Millennials have been betrayed by previous generations

A staggering Guardian investigation reveals how far from being “the most indulged young people in the history of the world,” westerners born in the 1980s and mid 1990s have actually been betrayed by previous generations who have left them in debt, jobless and locked out of property markets.

The series, which will be published over the next couple of weeks, will combine decades of data on 8 of the largest developed nations in the world with accounts of “the fortunes, feelings and finances of the developed world’s young adults, as well as looking at fallacies surrounding them.” The newspaper also promises to analyze what the results of these “betrayals” have been and will be, such as a decline in birthrates.

From The Guardian:

In our series, we will reveal that today’s young people are not delaying adulthood because they are – as the New Yorker once put it – “the most indulged young people in the history of the world”. Instead, it appears they are not hitting the basic stages of adulthood at the same time as previous generations because such milestones are so much more costly and in some cases they are even being paid less than their parents were at the same age.
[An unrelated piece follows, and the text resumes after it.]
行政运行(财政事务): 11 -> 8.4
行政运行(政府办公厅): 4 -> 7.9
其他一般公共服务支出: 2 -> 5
In Australia, millennials are being inched out of the housing market. In the UK, new figures will show the notion of a property-owning democracy has already been terminated. In the US, debt is the millennial millstone – young people are sitting on $1.3tn of student debt.
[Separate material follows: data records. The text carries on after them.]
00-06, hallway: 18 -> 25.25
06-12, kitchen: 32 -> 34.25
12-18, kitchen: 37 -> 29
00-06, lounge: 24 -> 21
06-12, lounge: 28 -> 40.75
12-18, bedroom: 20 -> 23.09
Across Europe, the issue centres more around jobs – and the lack of them. The numbers of thirtysomethings still living with their parents is stubbornly high in countries such as Italy and Spain, with grave implications for birthrates and family formation in places whose demographics are already badly skewed towards elderly people.

“We’ve never had, since the dawn of capitalism really, this situation of a population that is ageing so much and in some countries also shrinking, and we just don’t know whether we can continue growing the economy in the same way we once have,” said Prof Diane Coyle, an economist and former UK Treasury adviser.